Burnt Cracker
All my life I was seen as “different” by my family and so called friends. The reason? My upbringing of course! As a black kid whose father was in the military, I moved around a lot and experienced different cultures, accents, foods etc that other kids living a stationary life did not experience. Due to this, I never got a chance to develop solid childhood friends, I never developed a regional “accent”. This caused me a great deal of lifelong problems.
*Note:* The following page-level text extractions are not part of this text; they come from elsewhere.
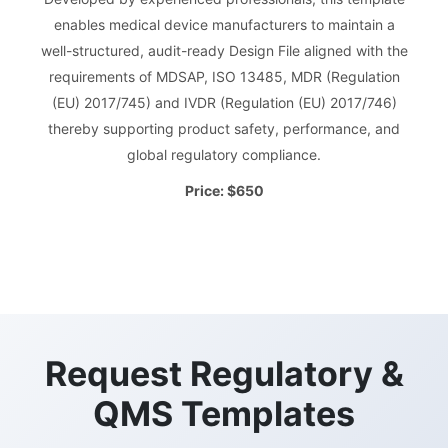
enables medical device manufacturers to maintain a
well-structured, audit-ready Design File aligned with the
requirements of MDSAP, ISO 13485, MDR (Regulation
(EU) 2017/745) and IVDR (Regulation (EU) 2017/746)
thereby supporting product safety, performance, and
global regulatory compliance.
Price: $650
Request Regulatory &
QMS Templates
You see, I developed my own likes and interests. I had a few associates so I read a lot, wrote a lot, and I tried my best to pronounce words correctly and learn their definitions so that I could utilize them in daily conversations. I loved pro wrestling, comic books, video games and novels. I didn’t realize those were negative traits until I moved to the south.
“Burnt cracker!” That was shouted to me quite a few times throughout high school. Not by white kids, but black kids. Kids that shared my same skin color, kids that shared my same heritage, treated me like an outcast because I “sounded too white,” because I “liked white things,” and because I “have a dad” (yes, that really was said to me, I was too white because my mom and dad were still together and in my life). Therefore, since white people were known as “crackers” I, being black, was a “burnt” one. That left me in an ugly position in the school social hierarchy. I wasn’t a jock because I didn’t like sports. I wasn’t a nerd necessarily, because my grades were average at best, plus; the nerds in an attempt to be cool, didn’t want to be seen associating with me. I wasn’t accepted by the cool kids because I acted too white for them. I wasn’t accepted by the cool white kids, because they wanted to be accepted by the cool black kids and associating with me would kill that for them.
So, out of a school with over one thousand students, I was alone. I felt in a way, that my “people” had turned their backs on me. In turn, I turned my back on them. I don’t associate with people long nor do I value friendships like I may have if things were different.
My loneliness has brought me more peace then trying to fit in.